2025 a été une année exceptionnelle pour les marchés financiers québécois. L’indice phare du Québec Inc. a affiché une performance de près de 18 %, dopé par les secteurs technologique, énergétique et de la finance. Les actionnaires des grandes entreprises comme CGI, Banque Nationale et Couche-Tard ont vu leurs portefeuilles gonfler — parfois même au-delà des niveaux records atteints avant la pandémie. Mais derrière ces chiffres vertigineux, une autre réalité émerge : celle d’un monde du travail où les salaires stagnent, où les conditions peinent à se moderniser et où le sentiment d’exclusion économique grandit.

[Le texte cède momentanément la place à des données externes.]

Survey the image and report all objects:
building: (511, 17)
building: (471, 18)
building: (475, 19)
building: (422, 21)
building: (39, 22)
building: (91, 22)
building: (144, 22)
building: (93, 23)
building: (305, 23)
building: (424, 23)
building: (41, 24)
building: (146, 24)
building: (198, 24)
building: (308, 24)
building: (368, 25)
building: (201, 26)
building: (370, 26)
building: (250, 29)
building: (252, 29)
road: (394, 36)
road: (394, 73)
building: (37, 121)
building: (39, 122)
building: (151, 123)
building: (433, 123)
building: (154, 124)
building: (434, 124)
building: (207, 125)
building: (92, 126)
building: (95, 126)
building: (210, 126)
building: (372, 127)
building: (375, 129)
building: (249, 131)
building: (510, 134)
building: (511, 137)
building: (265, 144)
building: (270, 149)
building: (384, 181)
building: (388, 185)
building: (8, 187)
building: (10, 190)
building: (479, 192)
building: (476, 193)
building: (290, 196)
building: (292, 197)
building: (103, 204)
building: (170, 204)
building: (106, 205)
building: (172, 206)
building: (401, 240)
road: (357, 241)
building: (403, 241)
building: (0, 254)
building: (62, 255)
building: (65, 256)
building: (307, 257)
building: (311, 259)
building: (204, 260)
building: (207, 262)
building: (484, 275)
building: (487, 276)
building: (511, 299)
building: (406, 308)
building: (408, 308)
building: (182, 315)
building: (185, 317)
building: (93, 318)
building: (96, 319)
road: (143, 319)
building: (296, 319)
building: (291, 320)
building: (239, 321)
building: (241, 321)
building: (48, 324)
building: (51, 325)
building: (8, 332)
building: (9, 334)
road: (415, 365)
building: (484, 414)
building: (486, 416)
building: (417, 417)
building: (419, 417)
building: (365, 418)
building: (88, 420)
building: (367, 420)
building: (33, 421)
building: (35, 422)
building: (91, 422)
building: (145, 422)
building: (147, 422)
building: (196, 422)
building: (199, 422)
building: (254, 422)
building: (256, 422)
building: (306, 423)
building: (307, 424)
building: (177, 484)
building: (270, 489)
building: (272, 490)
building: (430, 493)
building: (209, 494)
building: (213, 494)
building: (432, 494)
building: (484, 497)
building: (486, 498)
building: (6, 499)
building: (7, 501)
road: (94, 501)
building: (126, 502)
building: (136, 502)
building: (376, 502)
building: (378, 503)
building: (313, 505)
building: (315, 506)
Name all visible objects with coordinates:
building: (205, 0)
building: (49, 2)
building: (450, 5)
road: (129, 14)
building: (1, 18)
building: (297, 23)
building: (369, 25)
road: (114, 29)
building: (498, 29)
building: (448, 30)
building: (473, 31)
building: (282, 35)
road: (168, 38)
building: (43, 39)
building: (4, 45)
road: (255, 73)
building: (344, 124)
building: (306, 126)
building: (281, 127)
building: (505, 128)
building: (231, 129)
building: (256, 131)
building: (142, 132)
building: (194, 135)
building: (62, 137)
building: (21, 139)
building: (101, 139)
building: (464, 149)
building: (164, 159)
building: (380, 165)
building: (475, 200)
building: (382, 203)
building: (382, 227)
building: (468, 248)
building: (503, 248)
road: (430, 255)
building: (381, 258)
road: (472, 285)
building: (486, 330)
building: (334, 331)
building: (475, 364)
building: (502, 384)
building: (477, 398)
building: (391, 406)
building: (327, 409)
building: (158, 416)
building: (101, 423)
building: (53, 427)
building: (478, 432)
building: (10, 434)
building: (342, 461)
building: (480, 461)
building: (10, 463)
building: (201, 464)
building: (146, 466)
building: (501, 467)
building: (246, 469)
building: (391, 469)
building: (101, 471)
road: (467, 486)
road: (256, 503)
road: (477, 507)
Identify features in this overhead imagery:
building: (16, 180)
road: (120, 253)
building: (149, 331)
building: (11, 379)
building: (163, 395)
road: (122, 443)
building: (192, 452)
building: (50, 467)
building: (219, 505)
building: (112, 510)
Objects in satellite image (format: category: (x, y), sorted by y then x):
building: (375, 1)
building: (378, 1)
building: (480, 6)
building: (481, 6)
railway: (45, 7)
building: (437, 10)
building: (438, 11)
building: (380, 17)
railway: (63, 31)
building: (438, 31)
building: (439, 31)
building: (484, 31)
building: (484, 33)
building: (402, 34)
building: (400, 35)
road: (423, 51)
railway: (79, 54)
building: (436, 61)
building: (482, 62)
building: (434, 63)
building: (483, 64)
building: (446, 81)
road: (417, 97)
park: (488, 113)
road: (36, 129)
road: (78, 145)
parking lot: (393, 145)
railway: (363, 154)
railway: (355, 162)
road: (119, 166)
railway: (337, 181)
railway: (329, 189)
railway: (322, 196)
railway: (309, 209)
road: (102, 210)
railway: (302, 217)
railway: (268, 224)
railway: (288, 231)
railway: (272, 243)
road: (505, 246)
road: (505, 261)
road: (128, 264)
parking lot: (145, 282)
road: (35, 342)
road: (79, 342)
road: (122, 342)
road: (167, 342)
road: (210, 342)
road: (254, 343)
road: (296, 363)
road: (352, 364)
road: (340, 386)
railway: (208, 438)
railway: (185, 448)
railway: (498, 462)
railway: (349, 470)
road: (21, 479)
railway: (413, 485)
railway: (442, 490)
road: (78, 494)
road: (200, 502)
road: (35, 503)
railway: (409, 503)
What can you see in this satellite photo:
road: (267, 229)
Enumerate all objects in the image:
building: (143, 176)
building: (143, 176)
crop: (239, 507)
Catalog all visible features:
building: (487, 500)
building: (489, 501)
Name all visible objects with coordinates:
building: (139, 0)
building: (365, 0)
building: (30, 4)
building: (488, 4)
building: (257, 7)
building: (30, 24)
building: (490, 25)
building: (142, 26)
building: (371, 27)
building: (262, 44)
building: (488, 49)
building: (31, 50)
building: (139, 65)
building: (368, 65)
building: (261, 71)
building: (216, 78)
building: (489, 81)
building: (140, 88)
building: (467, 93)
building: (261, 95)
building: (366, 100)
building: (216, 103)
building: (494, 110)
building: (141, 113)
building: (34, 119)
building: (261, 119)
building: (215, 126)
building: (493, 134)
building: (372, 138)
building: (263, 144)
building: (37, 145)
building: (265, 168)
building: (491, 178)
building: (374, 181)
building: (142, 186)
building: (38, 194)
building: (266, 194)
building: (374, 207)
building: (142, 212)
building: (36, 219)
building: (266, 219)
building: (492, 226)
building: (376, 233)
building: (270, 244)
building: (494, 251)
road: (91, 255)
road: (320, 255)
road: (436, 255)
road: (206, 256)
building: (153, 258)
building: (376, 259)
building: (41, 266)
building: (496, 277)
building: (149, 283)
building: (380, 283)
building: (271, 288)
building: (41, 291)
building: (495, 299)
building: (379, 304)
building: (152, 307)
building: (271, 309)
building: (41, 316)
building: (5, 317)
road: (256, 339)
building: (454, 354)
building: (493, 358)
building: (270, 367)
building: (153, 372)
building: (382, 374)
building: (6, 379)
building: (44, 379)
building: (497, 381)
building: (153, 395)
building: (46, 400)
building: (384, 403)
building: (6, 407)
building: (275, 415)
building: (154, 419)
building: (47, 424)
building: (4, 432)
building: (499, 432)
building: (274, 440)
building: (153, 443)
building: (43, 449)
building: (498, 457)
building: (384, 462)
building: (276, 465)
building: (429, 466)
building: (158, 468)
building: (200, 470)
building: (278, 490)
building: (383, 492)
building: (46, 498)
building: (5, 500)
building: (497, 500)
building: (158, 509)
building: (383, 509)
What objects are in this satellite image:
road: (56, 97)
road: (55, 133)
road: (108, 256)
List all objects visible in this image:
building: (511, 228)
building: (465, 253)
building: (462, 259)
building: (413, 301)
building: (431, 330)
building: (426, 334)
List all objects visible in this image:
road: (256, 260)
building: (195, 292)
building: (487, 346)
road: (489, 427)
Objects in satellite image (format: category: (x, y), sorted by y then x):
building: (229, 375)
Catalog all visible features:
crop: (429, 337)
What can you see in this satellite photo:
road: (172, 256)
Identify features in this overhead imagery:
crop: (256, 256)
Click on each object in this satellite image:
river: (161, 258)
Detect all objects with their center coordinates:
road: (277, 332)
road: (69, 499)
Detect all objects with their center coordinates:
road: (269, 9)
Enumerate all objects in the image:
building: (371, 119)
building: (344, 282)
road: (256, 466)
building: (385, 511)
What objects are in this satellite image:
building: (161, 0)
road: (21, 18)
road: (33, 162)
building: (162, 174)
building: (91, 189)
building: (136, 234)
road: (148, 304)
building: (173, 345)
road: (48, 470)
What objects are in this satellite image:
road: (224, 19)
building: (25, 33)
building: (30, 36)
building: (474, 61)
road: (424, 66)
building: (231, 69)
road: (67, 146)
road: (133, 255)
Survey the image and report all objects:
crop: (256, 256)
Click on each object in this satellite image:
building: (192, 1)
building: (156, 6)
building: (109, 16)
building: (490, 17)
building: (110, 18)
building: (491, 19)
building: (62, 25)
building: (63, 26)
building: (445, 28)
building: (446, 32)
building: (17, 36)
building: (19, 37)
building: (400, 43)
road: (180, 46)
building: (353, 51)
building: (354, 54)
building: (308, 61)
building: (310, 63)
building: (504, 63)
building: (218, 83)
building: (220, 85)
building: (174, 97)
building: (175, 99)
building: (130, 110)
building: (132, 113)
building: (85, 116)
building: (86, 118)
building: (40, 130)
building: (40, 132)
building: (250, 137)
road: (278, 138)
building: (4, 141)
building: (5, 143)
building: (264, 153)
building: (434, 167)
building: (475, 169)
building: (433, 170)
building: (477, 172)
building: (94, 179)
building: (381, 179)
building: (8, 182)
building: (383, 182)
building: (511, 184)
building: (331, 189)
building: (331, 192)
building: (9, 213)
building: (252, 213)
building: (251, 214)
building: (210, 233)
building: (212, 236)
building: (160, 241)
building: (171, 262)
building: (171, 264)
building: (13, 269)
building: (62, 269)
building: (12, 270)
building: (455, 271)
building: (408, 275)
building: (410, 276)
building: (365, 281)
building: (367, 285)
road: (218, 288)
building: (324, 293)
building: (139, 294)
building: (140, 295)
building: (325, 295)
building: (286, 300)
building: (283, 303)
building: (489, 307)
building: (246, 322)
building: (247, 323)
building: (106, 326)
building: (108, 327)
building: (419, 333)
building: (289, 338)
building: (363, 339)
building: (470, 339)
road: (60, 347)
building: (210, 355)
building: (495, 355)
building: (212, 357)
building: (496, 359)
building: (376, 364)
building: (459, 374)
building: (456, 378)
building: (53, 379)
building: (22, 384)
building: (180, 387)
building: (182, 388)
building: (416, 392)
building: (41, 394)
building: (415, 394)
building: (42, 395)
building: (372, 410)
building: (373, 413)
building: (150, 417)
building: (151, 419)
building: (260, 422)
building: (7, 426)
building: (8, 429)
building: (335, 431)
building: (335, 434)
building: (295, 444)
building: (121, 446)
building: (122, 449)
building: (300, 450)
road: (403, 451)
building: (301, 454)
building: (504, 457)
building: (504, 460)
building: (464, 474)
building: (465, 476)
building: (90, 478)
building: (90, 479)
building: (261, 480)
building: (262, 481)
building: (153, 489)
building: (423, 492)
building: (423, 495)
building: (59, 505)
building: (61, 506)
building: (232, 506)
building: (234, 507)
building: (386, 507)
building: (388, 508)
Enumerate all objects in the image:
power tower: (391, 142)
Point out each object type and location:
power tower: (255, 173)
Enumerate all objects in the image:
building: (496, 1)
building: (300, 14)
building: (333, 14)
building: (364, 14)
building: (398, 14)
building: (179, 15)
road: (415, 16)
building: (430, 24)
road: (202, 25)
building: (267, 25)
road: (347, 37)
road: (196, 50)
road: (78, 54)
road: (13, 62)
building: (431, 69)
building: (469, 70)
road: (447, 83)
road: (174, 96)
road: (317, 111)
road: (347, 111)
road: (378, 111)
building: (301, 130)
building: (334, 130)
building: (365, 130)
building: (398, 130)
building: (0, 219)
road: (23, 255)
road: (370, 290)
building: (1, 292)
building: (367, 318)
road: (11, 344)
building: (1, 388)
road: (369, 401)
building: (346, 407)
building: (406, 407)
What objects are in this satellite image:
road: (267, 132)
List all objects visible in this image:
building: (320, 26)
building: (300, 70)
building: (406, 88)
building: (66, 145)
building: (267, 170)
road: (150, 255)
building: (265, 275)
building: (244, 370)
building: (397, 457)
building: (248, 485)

Alors que les profits croissent et que les dividendes fusent, le salaire horaire moyen a à peine suivi l’inflation. Selon l’Institut de la statistique du Québec, les rémunérations réelles ont progressé de moins de 1 %, et ce principalement dans des secteurs déjà plus nantis. Dans les métiers essentiels — santé, éducation, services à la personne — les hausses sont quasi inexistantes. Ce découplage entre performance corporative et amélioration des conditions de vie des travailleurs souligne une transformation du rôle de l’entreprise : moins centrée sur ses travailleurs, davantage tendue vers la valorisation de ses actifs financiers.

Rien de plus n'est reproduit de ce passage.